Currently, about 20% of Santa Monica students take some or all of their classes online each semester, said Donald Girard, senior director of government relations. In the 2011-12 academic year, the college offered about 725 online courses. The Klein gift will be used to boost the number and also improve online instruction.

The gift comes as California colleges and universities are being urged by Gov. Jerry Brown to expand online programs in order to serve greater numbers of students and increase efficiency.

Conrad Klein is the trustee of the Mark Hughes Family Trust and president of the Mark Hughes Charity Foundation. He previously was outside legal counsel to Hughes, the late founder and president of Herbalife.
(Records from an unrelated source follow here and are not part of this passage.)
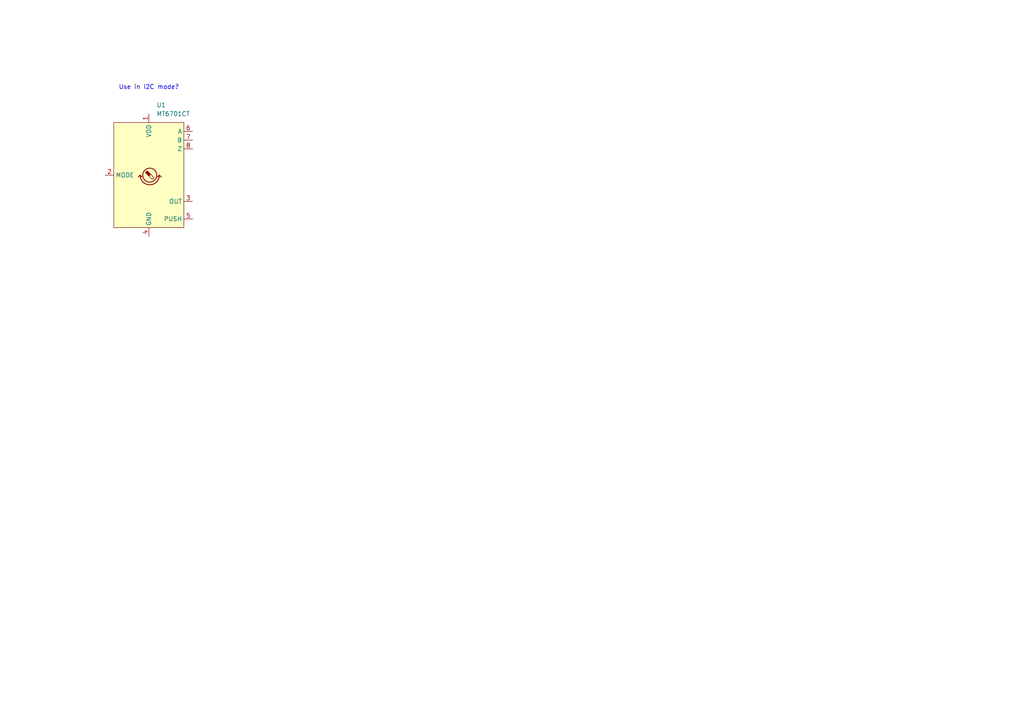
<source format=kicad_sch>
(kicad_sch
	(version 20231120)
	(generator "eeschema")
	(generator_version "8.0")
	(uuid "bcb662a6-049c-4134-b133-1d5b2c5a2dcf")
	(paper "A4")
	
	(text "Use in I2C mode?"
		(exclude_from_sim no)
		(at 43.18 25.4 0)
		(effects
			(font
				(size 1.27 1.27)
			)
		)
		(uuid "643a9295-193d-4ad0-92b1-ba85c11f8f8d")
	)
	(symbol
		(lib_id "Sensor_Magnetic:MT6701CT")
		(at 43.18 50.8 0)
		(unit 1)
		(exclude_from_sim no)
		(in_bom yes)
		(on_board yes)
		(dnp no)
		(fields_autoplaced yes)
		(uuid "3484898c-806b-4ead-b92f-a1d0753ca0e8")
		(property "Reference" "U1"
			(at 45.3741 30.48 0)
			(effects
				(font
					(size 1.27 1.27)
				)
				(justify left)
			)
		)
		(property "Value" "MT6701CT"
			(at 45.3741 33.02 0)
			(effects
				(font
					(size 1.27 1.27)
				)
				(justify left)
			)
		)
		(property "Footprint" "Package_SO:SO-8_3.9x4.9mm_P1.27mm"
			(at 43.18 81.28 0)
			(effects
				(font
					(size 1.27 1.27)
				)
				(hide yes)
			)
		)
		(property "Datasheet" "https://www.magntek.com.cn/upload/MT6701_Rev.1.5.pdf"
			(at 43.18 83.82 0)
			(effects
				(font
					(size 1.27 1.27)
				)
				(hide yes)
			)
		)
		(property "Description" "Hall Based Angle Position Encoder Sensor, I2C, SSI, ABZ & UVW interfaces, 3.3..5V supply, SOIC-8"
			(at 43.18 50.8 0)
			(effects
				(font
					(size 1.27 1.27)
				)
				(hide yes)
			)
		)
		(pin "7"
			(uuid "2963c9c5-5dac-46e9-9b95-9858ded4335a")
		)
		(pin "8"
			(uuid "ddc04a9a-2970-4d60-b7b6-77a315d93620")
		)
		(pin "3"
			(uuid "78fc0291-159a-4520-a7d1-ab3a0a060633")
		)
		(pin "5"
			(uuid "a1724b4e-dd6c-4244-98a8-192619d55d27")
		)
		(pin "6"
			(uuid "567d17ef-fb33-4e65-8ca2-ccdaa4ad445d")
		)
		(pin "2"
			(uuid "974fa75a-1f04-4205-8876-bf20b48aa462")
		)
		(pin "4"
			(uuid "744e07ff-7786-440c-9f25-db5a659db77f")
		)
		(pin "1"
			(uuid "3bf46d74-5323-44e2-9715-38eaa345c565")
		)
		(instances
			(project ""
				(path "/bcb662a6-049c-4134-b133-1d5b2c5a2dcf"
					(reference "U1")
					(unit 1)
				)
			)
		)
	)
	(sheet_instances
		(path "/"
			(page "1")
		)
	)
)

</source>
Joan Klein is the presiding justice of the California Court of Appeal, second appellate district and a co-founder of the National Assn. of Women Judges.

Conrad Klein will become a member of Santa Monica College’s Advisory Committee for the Academy on Entertainment and Technology.

“Joan and I both understand the problems of poverty,” said Klein, who spent time in an orphanage and foster homes as a child. “We were fortunate enough to overcome them. We want to try to help others so they too can find their way up the ladder to success. We believe that through technology, you can reach students of all economic levels.”